The top handlers run on a one-megawatt battery designed to operate for up to 18 hours between charges. Each top handler has a data logger for tracking hours of operation, charging frequency, energy usage and other performance indicators. Additionally, drivers and mechanics are providing input on the maneuverability, noise level and safety of the equipment.

The battery-electric top handlers are a key component of the Port’s $7.7 million Everport Advanced Cargo-Handling Demonstration Project. The California Energy Commission is supporting the large-scale zero-emissions technology project with a $4.5 million sustainability grant.

The Everport demonstration is one of 16 projects in which the Port is either the lead agency or a participant working with multiple partners to test near-zero emissions and zero-emissions engines, emissions control technology, and alternative fueling and charging stations. In addition to the battery-electric top handlers, the projects include testing ultra-low NOx renewable natural gas equipment and fully battery-electric fuel cell heavy-duty trucks; battery-electric forklifts, yard tractors, and rubber-tired gantry cranes; and emissions control equipment on large ships and harbor craft.

Eliminating tailpipe emissions from cargo-handling equipment is essential to achieving the Port’s larger goal of reducing greenhouse gases from all port-related sources.
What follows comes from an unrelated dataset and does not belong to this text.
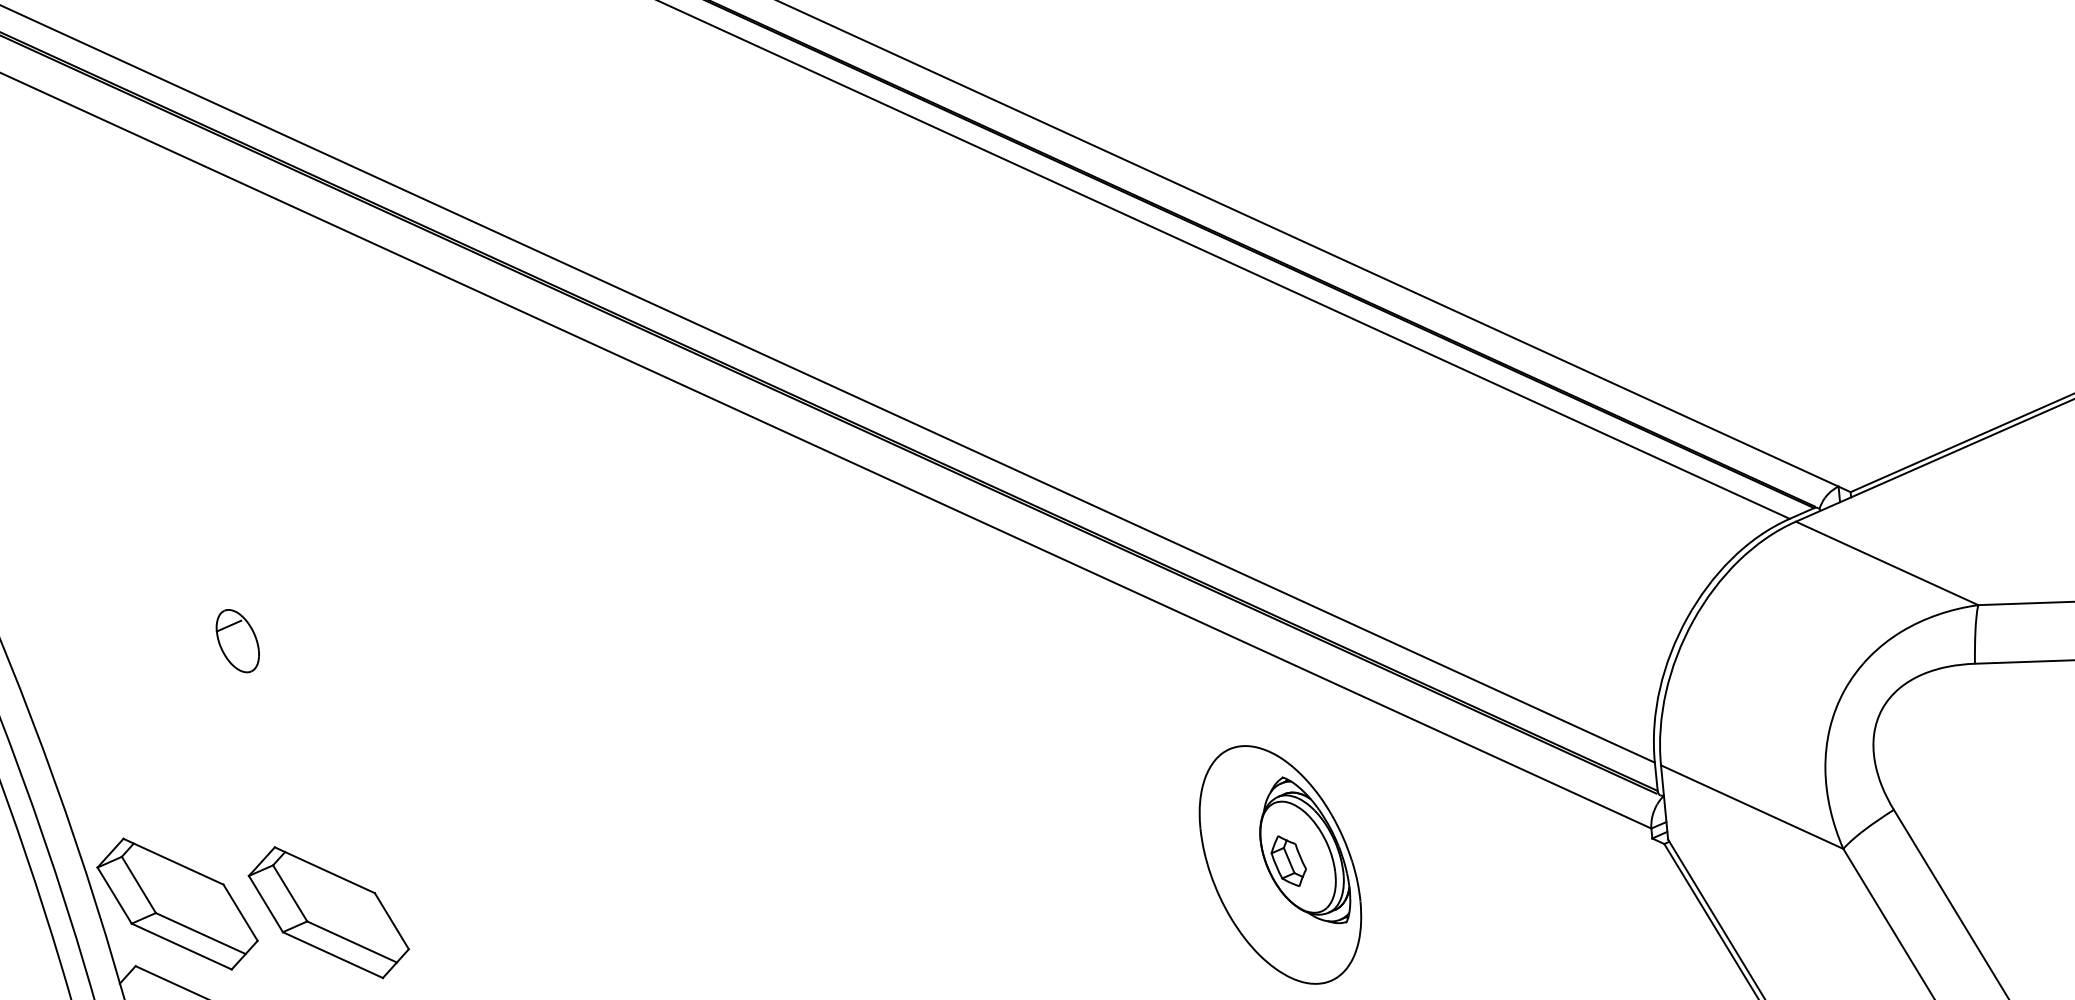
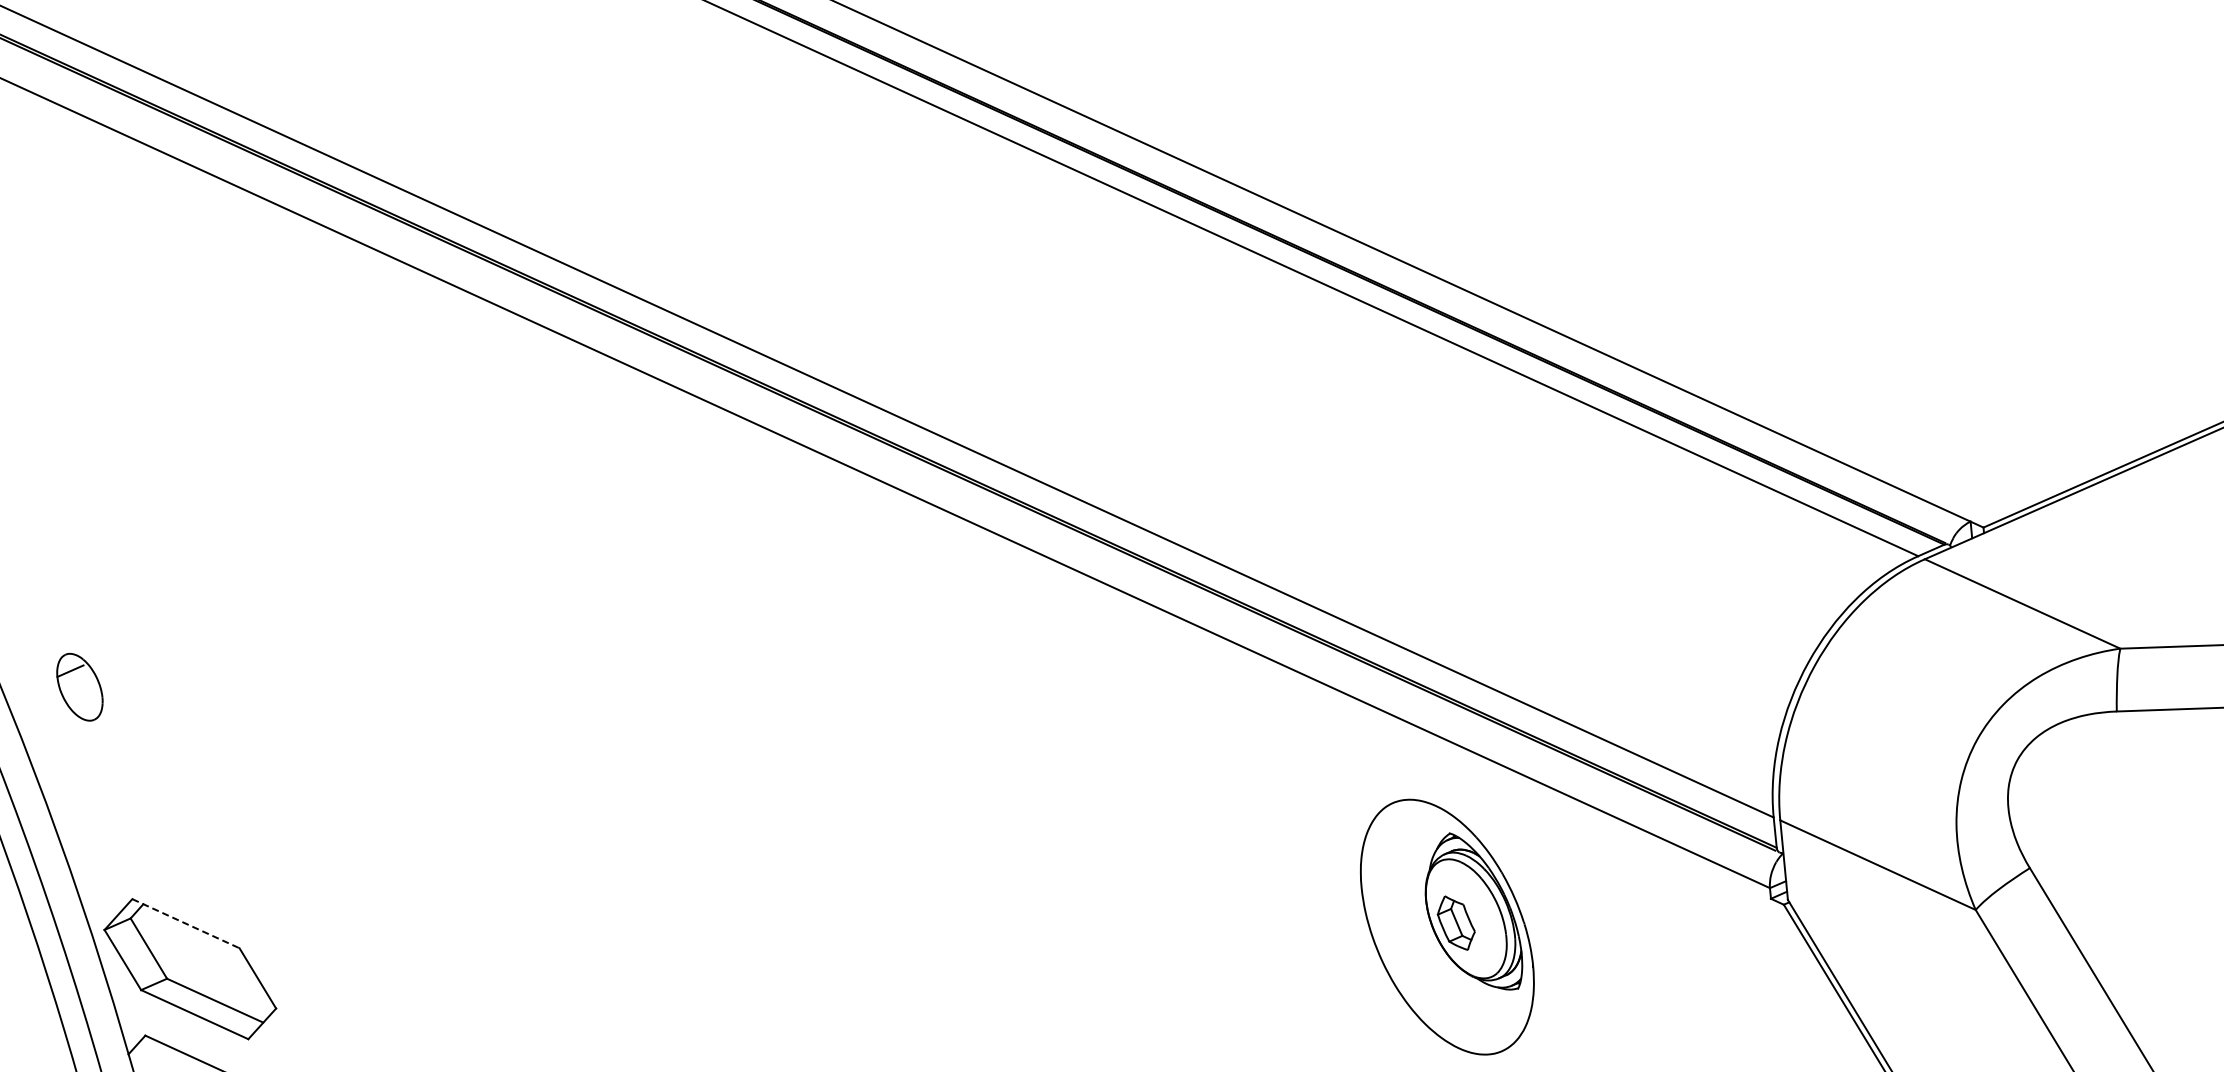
part: (237, 640) -> (79, 686), moved
line: (173, 861) -> (185, 923), solid -> dashed
part: (1280, 864) -> (1447, 926), moved
part: (328, 912) -> (352, 978), removed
Port targets call for reducing GHGs 40% below 1990 levels by 2030 and 80% below 1990 levels by 2050.

The Port of Los Angeles remains open with all terminals operational during the COVID-19 pandemic. North America’s leading seaport by container volume and cargo value, the Port of Los Angeles facilitated $276 billion in trade during 2019. San Pedro Bay port complex operations and commerce facilitate one in nine jobs in the five-county Southern California region.